Originally Posted by msbarnes
I recently pushed Provia 400x 2 stops, I know it's good:
, on Flickr
But since I do not usually shoot color I'm still fiddling around with my preferences for when to use C41 and when to use Slides. So I just wanted to know the general behavior. It seems to be a bit warm but since I don't shoot much color I haven't figured out if it is a color shift or not...and I know nothing about color balance as I'm sure the lighting source makes a difference.
all color films, negative and slide films, are designed to give correct colors at daylight color temperature of 5500° Kelvin.

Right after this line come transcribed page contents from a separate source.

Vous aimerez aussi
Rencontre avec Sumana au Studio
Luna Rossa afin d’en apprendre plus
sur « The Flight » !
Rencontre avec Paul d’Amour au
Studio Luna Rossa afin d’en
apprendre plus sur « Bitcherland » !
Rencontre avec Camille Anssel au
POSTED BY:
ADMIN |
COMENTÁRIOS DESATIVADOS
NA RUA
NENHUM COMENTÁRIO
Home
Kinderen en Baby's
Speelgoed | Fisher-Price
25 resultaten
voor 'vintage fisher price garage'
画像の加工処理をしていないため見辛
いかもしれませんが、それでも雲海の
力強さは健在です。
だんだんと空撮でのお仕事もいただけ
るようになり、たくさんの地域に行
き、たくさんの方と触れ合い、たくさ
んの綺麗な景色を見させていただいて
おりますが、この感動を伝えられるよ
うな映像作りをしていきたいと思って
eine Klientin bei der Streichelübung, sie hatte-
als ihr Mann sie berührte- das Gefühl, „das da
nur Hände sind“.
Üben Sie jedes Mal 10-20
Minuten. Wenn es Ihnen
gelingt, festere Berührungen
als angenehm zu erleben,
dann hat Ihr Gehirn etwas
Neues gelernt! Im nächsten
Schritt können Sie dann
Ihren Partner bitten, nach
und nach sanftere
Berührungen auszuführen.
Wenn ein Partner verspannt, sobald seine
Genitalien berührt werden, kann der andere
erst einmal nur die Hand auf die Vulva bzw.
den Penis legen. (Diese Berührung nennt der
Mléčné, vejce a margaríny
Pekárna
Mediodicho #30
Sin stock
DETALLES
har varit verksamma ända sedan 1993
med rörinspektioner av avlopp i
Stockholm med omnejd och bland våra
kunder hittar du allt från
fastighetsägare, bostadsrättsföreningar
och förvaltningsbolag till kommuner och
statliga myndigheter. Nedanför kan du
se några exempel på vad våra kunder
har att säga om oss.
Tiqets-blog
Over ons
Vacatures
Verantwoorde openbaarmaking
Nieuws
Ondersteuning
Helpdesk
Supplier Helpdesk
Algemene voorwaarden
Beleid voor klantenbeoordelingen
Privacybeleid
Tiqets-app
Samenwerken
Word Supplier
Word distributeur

If you now have a light source with a lower = 'warmer' color temperature (like tungsten light), then your shots will tend to more yellow-red. Because the light with its lower color temperature has more light in the yellow-red wavelenght.
If you shoot at a light with higher color temperature, e.g. 8,000° Kelvin, then your shots will tend to blue, because there is more blue wavelength in the light.
Color film is recording color always correctly in a physical sense.
What is sometimes fooling us is our brain, which did a certain re-balancing to normal daylight color temperature even if the real light is different.
Nevertheless there are differences between films: The Portras e.g. are quite extrem in going to yellow at tungsten light / low color temperature. The Fuji color films are all better in this respect, giving more natural looking colors.
One special thing is fluorescent light sources, which are emitting light in the green spectrum.
With normal color films you therefore get a green color cast under fluorescent light.
Exception: Some Fuji films with the 4th layer technology, which is especially designed for that giving much more natural colors with fluorescent light.
Films with 4th layer technology are e.g. Fuji Pro 400H and Superia 1600.